Dutch Island:Known as Quotenis by the Narragansetts, the current name dates to around 1636 when the Dutch West India Company established a fur-trading post on the island. The first Dutch Island Light was built in 1827 (the current lighthouse dates to 1857), and between the Civil War and World War II the island was known as Fort Greble.
The U.S. Army used the 102-acre island to train African-American artillery regiments during the Civil War, and the fort was expanded with the addition of huge coastal guns during the Spanish-American War. German prisoners of war were housed in the fort during World War II. The Dutch Island Management Area now protects local wildlife on the island.
“There’s a real Temple of Doom vibe on Dutch Island, with old World War II buildings being swallowed by vines,” says Gracer. Kayakers can paddle to Dutch Island from Dutch Harbor in Jamestown, although in recent years the military has worked to close off some of the more dangerous bunkers and cisterns on the island.
“You can get out and walk around — the island has a lot of ruins, which is very cool,” says Wolfskehl. Adds Pfirrmann, “It’s a spot that could be turned into something incredible.”
Spar Island:Dredged sand created this two-acre island in Mount Hope Bay.
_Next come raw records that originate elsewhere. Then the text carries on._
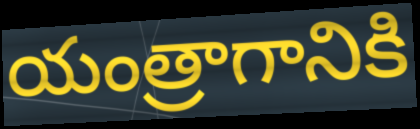
యంత్రాగానికి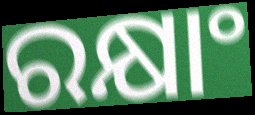
ରକ୍ଷାଂ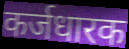
कर्जधारक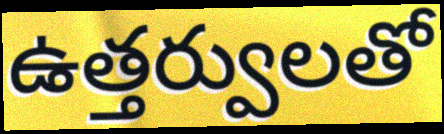
ఉత్తర్వులతో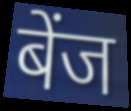
बेंजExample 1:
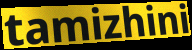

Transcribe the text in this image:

tamizhini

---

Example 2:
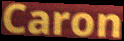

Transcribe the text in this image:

Caron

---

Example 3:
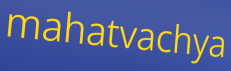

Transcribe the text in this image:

mahatvachya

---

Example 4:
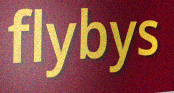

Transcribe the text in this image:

flybys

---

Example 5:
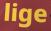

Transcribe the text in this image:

ligeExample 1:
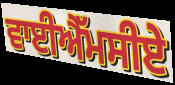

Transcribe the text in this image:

ਵਾਈਐੱਮਸੀਏ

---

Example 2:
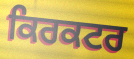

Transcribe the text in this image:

ਕਿਰਕਟਰ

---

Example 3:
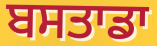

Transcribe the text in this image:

ਬਸਤਾਡਾ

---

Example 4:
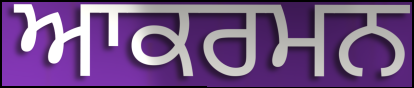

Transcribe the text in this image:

ਆਕਰਮਨ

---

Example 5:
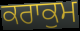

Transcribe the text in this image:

ਕਰਾਕੁਮ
It’s often covered at high tide, but when it’s visible it’s “the most Caribbean bit of land we have in Narragansett Bay, because the water is so clear and it has a big sandy beach,” says Wolfskehl. “It feels really remote, even though it’s in the middle of Mount Hope Bay.”
East Island and West Island:East Island off the tip of Sakonnet Point has nothing more than “a lot of angry birds,” according to Gracer. But the West Island Club once made its larger sister island a magnet for wealthy anglers in the late 19th and early 20th centuries. A combination of arson and the 1938 hurricane destroyed the club, but visitors can still see stone columns and the foundation of the old building. The island can be reached by kayak or boat from Sakonnet Harbor.